Début avril, l’université catholique
américaine Notre Dame -une des plus réputées du pays- a organisé durant trois jours une rencontre multidisciplinaire intitulée « Changement climatique et bien commun ». Les 16
départements et instituts du campus de Notre-Dame se sont mobilisé autour de ce projet qui a donné la parole à de nombreux intervenants différents dont Dan Misleh, directeur de la Catholic Coalition on Climate Change et V. Ramanathan, professeur de climatologie et co-auteur d’un rapport publié par l’Académie pontificale des
Sciences à propos de la diminution des glaciers de montagne à travers le monde. L’université a ainsi désiré organiser un espace de parole ouvert, avec des
scientifiques de renom, de manière à poser toute la complexité de cette thématique singulièrement absente des médias américains.
Le deuxième jour de la rencontre, c’est l’aspect éthique des impacts sociaux de ces changements qui a été évalué, notamment via l’intervention de Celia Deane-Dromund, que nous avons déjà présenté sur E&E, qui a évoqué la doctrine sociale catholique et son regard sur le respect de la Création. « Ce n’est pas un sujet qui devrait intéresser uniquement quelques ‘eco-warriors’ ou des personnes directement liées aux questions environnementales.
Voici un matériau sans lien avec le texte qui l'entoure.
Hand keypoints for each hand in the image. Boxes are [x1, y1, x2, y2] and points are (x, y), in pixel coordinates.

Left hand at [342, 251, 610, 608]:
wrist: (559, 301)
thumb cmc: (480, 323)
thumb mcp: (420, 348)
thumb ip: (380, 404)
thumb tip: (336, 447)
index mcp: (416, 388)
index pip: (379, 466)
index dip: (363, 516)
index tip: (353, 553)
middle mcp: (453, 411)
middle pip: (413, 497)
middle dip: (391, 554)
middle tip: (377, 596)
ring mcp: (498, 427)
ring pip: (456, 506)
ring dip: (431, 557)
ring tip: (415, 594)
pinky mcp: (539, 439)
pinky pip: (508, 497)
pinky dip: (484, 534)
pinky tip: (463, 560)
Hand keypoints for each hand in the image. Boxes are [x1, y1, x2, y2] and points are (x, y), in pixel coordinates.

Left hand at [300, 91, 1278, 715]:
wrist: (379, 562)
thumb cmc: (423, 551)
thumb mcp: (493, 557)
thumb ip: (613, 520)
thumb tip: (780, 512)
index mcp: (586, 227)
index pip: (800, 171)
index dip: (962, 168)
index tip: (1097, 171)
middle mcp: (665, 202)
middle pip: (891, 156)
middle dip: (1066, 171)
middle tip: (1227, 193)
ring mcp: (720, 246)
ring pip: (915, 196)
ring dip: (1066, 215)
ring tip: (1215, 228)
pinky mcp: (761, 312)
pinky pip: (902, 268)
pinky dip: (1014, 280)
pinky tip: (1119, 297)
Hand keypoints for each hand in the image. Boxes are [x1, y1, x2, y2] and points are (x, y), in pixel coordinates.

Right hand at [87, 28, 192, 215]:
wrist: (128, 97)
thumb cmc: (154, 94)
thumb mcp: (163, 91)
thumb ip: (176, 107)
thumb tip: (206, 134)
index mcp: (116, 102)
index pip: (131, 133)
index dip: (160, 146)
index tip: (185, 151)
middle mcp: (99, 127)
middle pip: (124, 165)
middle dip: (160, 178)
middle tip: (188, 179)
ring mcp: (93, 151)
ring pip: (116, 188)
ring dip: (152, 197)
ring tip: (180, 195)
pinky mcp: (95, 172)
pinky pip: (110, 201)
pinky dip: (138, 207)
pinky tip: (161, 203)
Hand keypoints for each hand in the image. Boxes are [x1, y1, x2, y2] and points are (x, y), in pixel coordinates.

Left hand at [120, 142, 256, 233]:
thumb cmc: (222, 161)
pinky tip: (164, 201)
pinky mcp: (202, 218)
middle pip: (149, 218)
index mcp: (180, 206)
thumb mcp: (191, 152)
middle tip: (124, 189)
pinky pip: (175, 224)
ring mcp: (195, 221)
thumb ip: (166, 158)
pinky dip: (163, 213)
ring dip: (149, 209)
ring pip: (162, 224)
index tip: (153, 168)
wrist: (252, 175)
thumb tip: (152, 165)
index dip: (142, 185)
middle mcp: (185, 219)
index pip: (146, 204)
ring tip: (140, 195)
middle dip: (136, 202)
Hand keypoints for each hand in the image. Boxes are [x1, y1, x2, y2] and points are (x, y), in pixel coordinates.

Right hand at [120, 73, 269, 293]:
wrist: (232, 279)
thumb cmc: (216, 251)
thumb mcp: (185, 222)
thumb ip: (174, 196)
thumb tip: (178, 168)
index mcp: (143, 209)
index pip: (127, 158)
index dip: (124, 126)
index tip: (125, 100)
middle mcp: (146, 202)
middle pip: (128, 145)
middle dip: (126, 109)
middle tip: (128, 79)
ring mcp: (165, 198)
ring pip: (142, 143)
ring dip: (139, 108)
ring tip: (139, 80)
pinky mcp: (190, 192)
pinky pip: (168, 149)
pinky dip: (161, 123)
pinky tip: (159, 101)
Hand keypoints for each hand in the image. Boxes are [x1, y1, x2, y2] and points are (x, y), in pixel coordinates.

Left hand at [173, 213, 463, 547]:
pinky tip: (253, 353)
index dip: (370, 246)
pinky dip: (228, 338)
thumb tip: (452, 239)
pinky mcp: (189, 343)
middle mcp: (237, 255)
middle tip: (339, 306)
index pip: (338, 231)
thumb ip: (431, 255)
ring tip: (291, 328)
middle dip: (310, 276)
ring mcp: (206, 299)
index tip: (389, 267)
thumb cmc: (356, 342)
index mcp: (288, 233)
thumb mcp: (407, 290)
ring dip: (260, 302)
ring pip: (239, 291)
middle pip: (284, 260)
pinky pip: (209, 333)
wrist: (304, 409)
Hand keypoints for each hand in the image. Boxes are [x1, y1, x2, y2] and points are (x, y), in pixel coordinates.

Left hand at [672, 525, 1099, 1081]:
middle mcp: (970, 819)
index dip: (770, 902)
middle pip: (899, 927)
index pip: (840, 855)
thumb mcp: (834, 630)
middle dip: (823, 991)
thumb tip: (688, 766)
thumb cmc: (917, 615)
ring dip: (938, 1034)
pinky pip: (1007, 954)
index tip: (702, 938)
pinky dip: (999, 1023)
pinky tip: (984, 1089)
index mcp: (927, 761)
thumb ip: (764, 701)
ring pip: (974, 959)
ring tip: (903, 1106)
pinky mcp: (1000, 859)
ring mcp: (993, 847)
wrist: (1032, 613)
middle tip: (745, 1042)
Il concerne désormais le sens du devoir et de la responsabilité de tout chrétien. En d’autres mots, nous sommes bien là au cœur de l’Evangile. » Et de rappeler que la domination dont il est question dans la Bible est d’abord une invitation à un gardiennage juste de ce que Dieu nous confie et que c’est justement là le chemin spirituel chrétien. Quant à Stephen Gardiner, philosophe de l’université de Washington, il voit dans le changement climatique un carrefour de quatre tempêtes, globale, intergénérationnelle, écologique et théorique, créant ensemble une énorme tempête morale.